В каждом произведении искусства нас останавливает и образ, и то, что делает этот образ художественным. В «Происхождении трагедии из духа музыки» Ницше останавливается на вышеупомянутом противоположении искусств, на противоположении между духом Аполлона и Диониса. В трагедии он видит примирение этих разнородных начал. Он предсказывает шествие Диониса из Индии. Здесь намек на все большее проникновение музыкой современной драмы. Это проникновение не ограничивается, по нашему глубокому убеждению, драмой. Оно распространяется на все искусства. Подробное рассмотрение этого влияния относится к рассмотрению искусства с точки зрения современности. Столь модное теперь выражение «настроение» — уже давно потеряло всякий смысл. Произошло то же, что с украденной одеждой, которая, однако, не впору. Не знают, к чему применить слово «настроение» — это как бы ярлычок, отставший от того предмета, к которому он был приклеен. А между тем выражение «настроение» имеет глубокий смысл. Оно указывает на эволюцию искусств в сторону музыки. Настроение того или другого образа следует понимать как «настроенность» этого образа, как его «музыкальный лад»… Углубляясь в символические драмы Ибсена, драмы с настроением, мы поражаемся двойственностью, а иногда и тройственностью их смысла. Среди обыкновенной драмы здесь и там проскальзывает аллегория. Эта аллегория не исчерпывает всей глубины драмы. Фоном, на котором развивается драматическое и аллегорическое действие, является «настроенность» этих драм, т. е. музыкальность, безóбразность, «бездонность» их. Здесь и там видны творческие попытки соединить временное с невременным, в обыденном действии показать необыденность значения его. Эти соединяющие попытки вытекают из стремления драмы проникнуться духом музыки. Это совместное присутствие драматизма с музыкальностью, соединение того и другого элемента, неминуемо ведет к символизму.

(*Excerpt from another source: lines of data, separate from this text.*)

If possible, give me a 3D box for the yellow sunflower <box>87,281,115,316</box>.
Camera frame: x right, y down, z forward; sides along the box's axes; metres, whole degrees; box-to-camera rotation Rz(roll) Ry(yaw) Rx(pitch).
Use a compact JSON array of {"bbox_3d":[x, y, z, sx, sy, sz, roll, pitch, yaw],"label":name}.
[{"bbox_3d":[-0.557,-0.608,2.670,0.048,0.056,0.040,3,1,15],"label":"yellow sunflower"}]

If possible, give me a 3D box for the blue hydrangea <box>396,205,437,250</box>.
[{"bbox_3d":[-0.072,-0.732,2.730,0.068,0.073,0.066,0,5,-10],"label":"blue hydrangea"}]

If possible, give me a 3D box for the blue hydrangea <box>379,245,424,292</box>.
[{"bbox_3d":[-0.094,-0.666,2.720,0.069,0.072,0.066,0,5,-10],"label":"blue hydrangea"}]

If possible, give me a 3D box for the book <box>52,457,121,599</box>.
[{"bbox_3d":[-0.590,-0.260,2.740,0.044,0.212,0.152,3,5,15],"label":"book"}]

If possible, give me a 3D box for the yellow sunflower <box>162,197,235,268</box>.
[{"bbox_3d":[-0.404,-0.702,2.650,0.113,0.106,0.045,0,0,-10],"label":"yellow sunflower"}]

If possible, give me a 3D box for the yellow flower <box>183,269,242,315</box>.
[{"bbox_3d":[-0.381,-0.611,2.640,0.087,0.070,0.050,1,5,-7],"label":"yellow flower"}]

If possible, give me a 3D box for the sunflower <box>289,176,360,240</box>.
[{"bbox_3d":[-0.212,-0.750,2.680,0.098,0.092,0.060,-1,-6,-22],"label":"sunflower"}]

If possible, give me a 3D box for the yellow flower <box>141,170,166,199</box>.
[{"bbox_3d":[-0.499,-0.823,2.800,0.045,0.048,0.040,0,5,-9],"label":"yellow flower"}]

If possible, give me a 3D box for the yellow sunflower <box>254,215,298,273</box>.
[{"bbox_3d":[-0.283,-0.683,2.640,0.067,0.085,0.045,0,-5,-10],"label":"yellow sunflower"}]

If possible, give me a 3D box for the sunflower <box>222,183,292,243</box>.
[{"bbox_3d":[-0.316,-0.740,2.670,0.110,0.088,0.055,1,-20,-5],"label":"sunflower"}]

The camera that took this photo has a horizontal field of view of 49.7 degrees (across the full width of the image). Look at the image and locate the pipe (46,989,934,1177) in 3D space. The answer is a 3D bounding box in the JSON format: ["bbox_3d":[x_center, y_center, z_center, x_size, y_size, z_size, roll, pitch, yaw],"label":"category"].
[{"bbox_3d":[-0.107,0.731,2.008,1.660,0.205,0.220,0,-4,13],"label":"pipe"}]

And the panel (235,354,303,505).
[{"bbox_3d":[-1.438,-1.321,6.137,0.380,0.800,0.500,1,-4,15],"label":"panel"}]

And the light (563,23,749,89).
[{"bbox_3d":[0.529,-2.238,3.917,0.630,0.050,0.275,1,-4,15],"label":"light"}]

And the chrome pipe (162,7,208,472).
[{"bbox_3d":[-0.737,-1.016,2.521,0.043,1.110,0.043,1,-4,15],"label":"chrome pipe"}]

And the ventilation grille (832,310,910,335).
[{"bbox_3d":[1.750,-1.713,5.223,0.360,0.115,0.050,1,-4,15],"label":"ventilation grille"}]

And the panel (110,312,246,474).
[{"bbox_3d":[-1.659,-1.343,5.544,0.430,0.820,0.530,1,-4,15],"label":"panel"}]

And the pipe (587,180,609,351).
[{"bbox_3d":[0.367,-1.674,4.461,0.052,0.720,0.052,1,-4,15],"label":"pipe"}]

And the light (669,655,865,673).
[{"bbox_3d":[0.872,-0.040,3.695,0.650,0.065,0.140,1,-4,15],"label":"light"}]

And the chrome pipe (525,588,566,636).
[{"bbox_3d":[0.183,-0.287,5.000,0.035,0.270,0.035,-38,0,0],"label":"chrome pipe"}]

Д. С. Мережковский определяет символ как соединение разнородного в одно. В будущем, по мнению Соловьева, Мережковского и других, нам предстоит вернуться к религиозному пониманию действительности. Музыкальность современных драм, их символизм, не указывает ли на стремление драмы стать мистерией? Драма вышла из мистерии. Ей суждено вернуться к ней. Раз драма приблизится к мистерии, вернется к ней, она неминуемо сходит с подмостков сцены и распространяется на жизнь. Не имеем ли мы здесь намек на превращение жизни в мистерию?